Aus alt mach neuSiedlergarten 2.0

Wer ein altes Haus kauft oder erbt, hat viel zu tun: Ist das Haus schließlich wunschgerecht umgebaut, ist der Garten an der Reihe. Ganz gleich, ob das häusliche Grün von den Vorbesitzern innig gehegt oder vernachlässigt wurde: Jetzt können sie es zu Ihrer eigenen Oase machen. Doch wo beginnen? Alles roden und neu machen? Praktische Tipps zum Wiederbeleben von älteren Gärten von unserem Gartenberater Hans-Willi Heitzer.

Weg durchs Staudenbeet
Wer einen übernommenen Garten besonders stimmig gestalten möchte, sollte sich Zeit nehmen und den Genius loci aufspüren.   © Görlitz/Verband Wohneigentum e.V.
In der Architektur und Freiraumplanung spielt bei der Planung der "Genius loci", der Geist des Ortes, eine wichtige Rolle. Ortstypische Baumaterialien, das Klima, die Pflanzen und die kulturhistorischen menschlichen Einflüsse prägen diesen Geist. Nehmen sich die Zeit und spüren ihn auf!
Nur wer den Genius loci erkennt und einen stimmigen Bezug zwischen der Bebauung, dem Garten und seiner Umgebung herstellt, wird wirklich berührende, atmosphärische Gartenräume gestalten können.

Garten, wer bist Du?

Die Bestandsanalyse ist kein esoterischer Firlefanz, sondern die Basis eines Entwurfes. Hier werden alle vorhandenen baulichen und pflanzlichen Elemente maßstabsgerecht in einen Grundrissplan eingezeichnet. Bei den üblichen Gartengrößen reicht ein Maßstab von 1:50 bzw. 1:100 meist aus. Alte und marode Bäume sollten auch erfasst werden. Doch Vorsicht: Leider werden viele alte Bäume vorschnell gefällt. Seien Sie wagemutig! Bepflanzt mit einer üppig rankenden Ramblerrose ist ein greiser Apfelbaum nicht nur Lebensraum für verschiedene Vogel- und Insektenarten, sondern auch ein dekoratives raumbildendes Gestaltungselement im Garten.

Träumen Sie Ihren Garten!

Träumen ist im nächsten Planungsschritt erwünscht. Wie möchten Sie den Garten nutzen? Wo gibt es einen Sonnenschutz in der Mittagshitze? Gibt es einen Platz, an dem Sie die Abendsonne genießen können? Großartige Ausblicke, aber auch unliebsame Einblicke in den Garten sollten sie in dem Bestandsplan erfassen.

Siedlergarten 2.0

Etwas exotisch wirkt beispielsweise die Neuinterpretation des Siedlungshauses einer jungen Familie, deren Garten wir im Jahr 2017 neu gestalteten. Im vernachlässigten Hauptgarten standen noch zwei alte Obstbäume und Reste des ehemaligen Gemüsebeetes.

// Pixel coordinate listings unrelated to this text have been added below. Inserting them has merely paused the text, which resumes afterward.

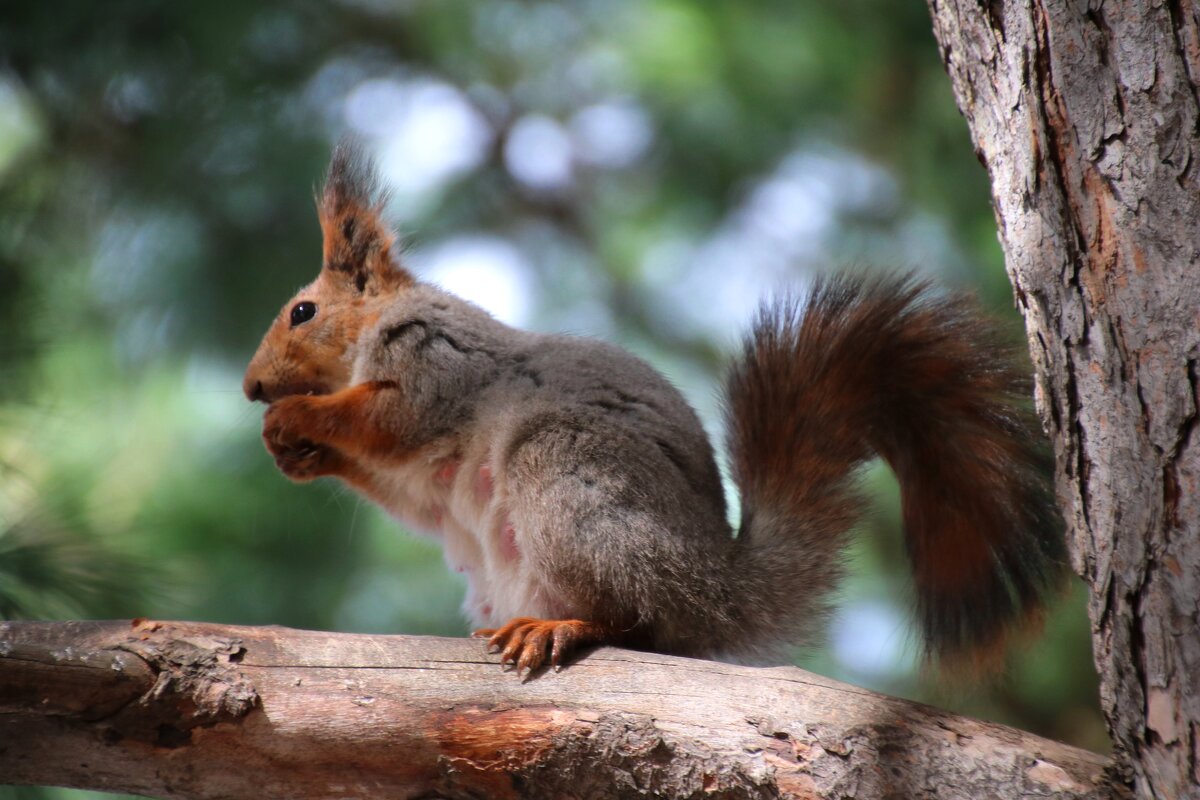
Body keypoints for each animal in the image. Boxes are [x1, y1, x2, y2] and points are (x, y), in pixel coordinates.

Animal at [243, 142, 1070, 676]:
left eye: (301, 312)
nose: (252, 388)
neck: (376, 327)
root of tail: (716, 590)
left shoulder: (435, 364)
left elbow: (386, 419)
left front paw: (296, 422)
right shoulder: (415, 473)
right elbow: (398, 485)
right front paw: (293, 452)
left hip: (567, 479)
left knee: (639, 622)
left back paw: (562, 626)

Der neue Rasterentwurf des alten Gartens ist geprägt von einer Baumgruppe, die eine Sichtachse bildet. Sie führt von der erhöhten Holzterrasse auf einen roten Holunderstrauch, der in einem großzügigen Heckentheater neben unzähligen Insektennährstauden gepflanzt wurde. In der Nähe blüht im Frühling eine japanische Kirsche mit den 6 Felsenbirnen um die Wette. Die auffällige Kirsche gliedert den Bereich in zwei Räume: auf der einen Seite liegt das Insektenbeet und auf der anderen Seite der Spielbereich. Im Vorgarten begrüßen 3 chinesische Wildbirnen die Besucher. Unterpflanzt sind sie mit Stauden und Gräsern.

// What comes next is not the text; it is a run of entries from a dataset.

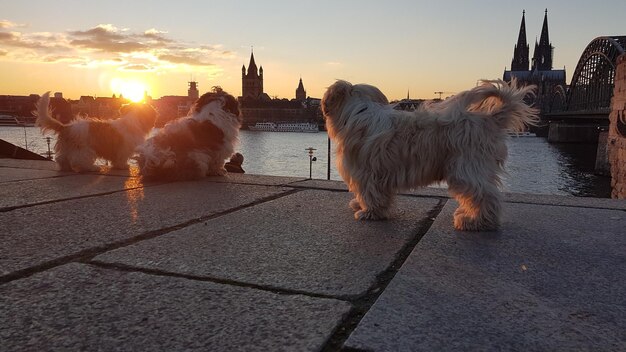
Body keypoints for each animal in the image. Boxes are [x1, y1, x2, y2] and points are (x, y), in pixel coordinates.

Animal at [322, 79, 536, 231]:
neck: (358, 112)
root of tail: (489, 119)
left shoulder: (366, 172)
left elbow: (371, 194)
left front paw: (369, 213)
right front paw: (362, 206)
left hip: (466, 169)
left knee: (486, 195)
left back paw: (476, 221)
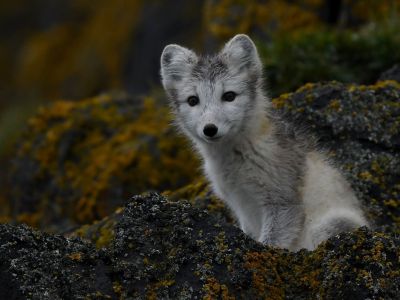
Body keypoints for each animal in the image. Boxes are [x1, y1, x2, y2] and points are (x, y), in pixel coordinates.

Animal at [159, 34, 368, 251]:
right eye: (193, 100)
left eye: (229, 96)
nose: (210, 129)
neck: (234, 159)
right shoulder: (239, 204)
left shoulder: (282, 202)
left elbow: (270, 243)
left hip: (329, 225)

Der Garten ist ein gutes Beispiel für viele alte Siedlergärten. Die Obstbäume sind alle vergreist und leider wurden sie nicht zeitig ersetzt. Wir haben sie stehen gelassen, da abgängige Bäume eine Heimat für Käfer und andere Insekten bieten. Später hat sie eine stark rankende Ramblerrose in Beschlag genommen.